The healthcare services delivery sector comprising big organised hospitals like Apollo, Wockhardt, Escorts, Lilavati and Hinduja has been on a growth path.
As medical tourism gains ground, revenues from foreign patients, which account for 10-15 per cent of the total, are expected to contribute a significant chunk going forward.
Apollo Hospitals, a leading player in the sector, saw a consolidated turnover growth of 16.5 per cent of Rs 770 crore (Rs 7.70 billion) for FY06 and a net profit growth of 35 per cent to Rs 47 crore (Rs 470 million). The turnover has grown by 67 per cent over the past three years, while the net profit has climbed up by over 145 per cent.
In Q1 FY07, the company posted a 30 per cent y-o-y growth in turnover and a 23.6 per cent growth in net profit. Apollo's stock price has appreciated by over eight per cent over the past month.
Analysts clearly see medical tourism as one of the drivers for the health care service sector, with patients enjoying about 60 per cent savings in treatment costs in India as compared to their home country.
Other major factors driving the sector include networking and value added services, attempts to expand geographical reach and lifestyle diseases associated with the current urban lifestyle. On trailing 12 months earnings, the stock trades at 34.9x, while according to analysts' estimates, it trades at 16.1x on FY07E earnings.
Suneeta Reddy, executive director-finance, Apollo Hospitals Group talks to The Smart Investor about growth strategies.
What growth do you foresee in the health care sector in India, across different segments, in the coming five years?
The healthcare services delivery sector is in its infancy stage with rapid growth potential. Sector growth will clearly outstrip GDP growth by a few percentage points. The latent healthcare demands are unmet due to lack of third-party payers like insurance companies.
This penetration is a meagre 2 per cent or thereabouts. If the health insurance penetrates to about 10 per cent or so, there would be a releasing of "capacity to pay" constraint, which should unleash the huge pent up demand. Indian citizens today have no access infrastructure, which has to be built up and precede physical infrastructure.
How much do foreign patients contribute to your total revenues? What growth do you expect in the same?
Our foreign patients in volume and value contribute to just under 10 per cent today. We expect demand to be robust in this segment.
The drivers for such growth are a huge waiting list in developed countries, large under-insured or non-insured population and the opportunity for at least 10 major low risk tradable medical procedures as described by WHO authors (who have indicated the figure at $2 billion that can come to India).
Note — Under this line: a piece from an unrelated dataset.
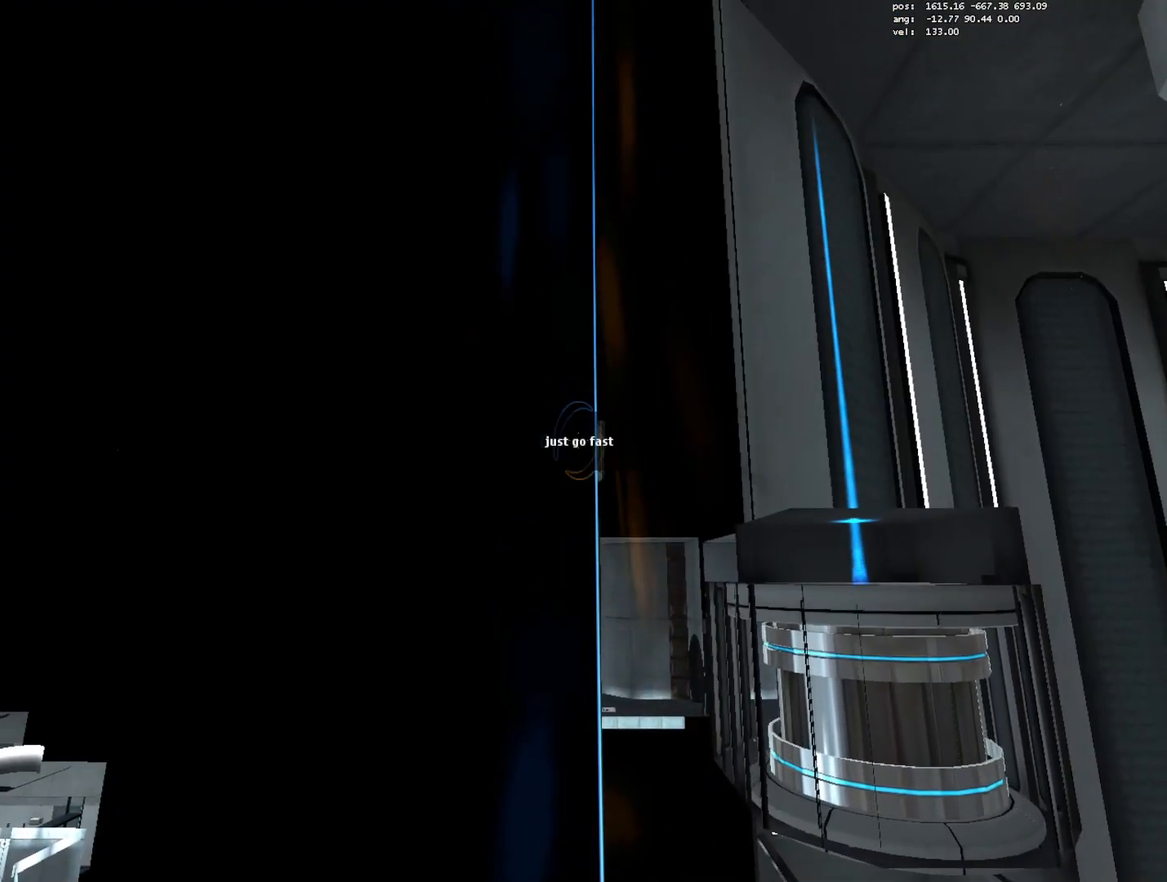
{"keys": ["ctrl"], "mouse": [], "events": [[300, "c", "down"], [483, "c", "up"]]}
Vastly improved medical infrastructure and highly specialised skill sets of Indian clinicians are other positives. The international standards that we practice in our hospitals and the English speaking population are natural assets. A well-developed pharma sector also helps.
How much does foreign income contribute to your total revenues at present and what are your targets?
There are two categories of foreign income, viz. management income and income from hospitals abroad. In the year ended March FY06, we generated a foreign management income of Rs 5.12 crore (Rs 51.2 million) and our Sri Lankan hospital touched a turnover of Rs 80 crore (Rs 800 million).
However, as it is an associate, we do only equity consolidation and not line by line consolidation.
Apollo has not invested in setting up any hospitals abroad except for its facility in Colombo, Sri Lanka. Apollo's consultancy division is developing relationships mostly in the management mode and investments are an exception rather than the rule.
What are your strategies going forward?
We plan to consolidate in the tertiary care market in India in the following specialities: cardiology & cardiothoracic, orthopaedics & trauma, neurology & neuro sciences, oncology, radiology and imaging.
Currently, we are also planning to emulate world trends by setting up ambulatory surgery centres and also a chain of secondary care hospitals based on the First Med model.
Besides, we are also setting up a central referral lab, thereby leveraging our partnership with John Hopkins International. The benefit of this tie-up would be made available to all our 40-odd owned and managed hospitals across the country.
Acquisitions would be made on an extremely selective basis, based on the potential targets in terms of strategic fit, operating and EBITDA margins and, of course, growth potential in key geographic locations.
Do you fear cost pressures building up in future due to higher overhead expenses?
Input costs such as materials, manpower and facility have been rising steadily. However, they are well-managed and monitored and there is nothing in them that we do not understand, as we have over two decades of experience.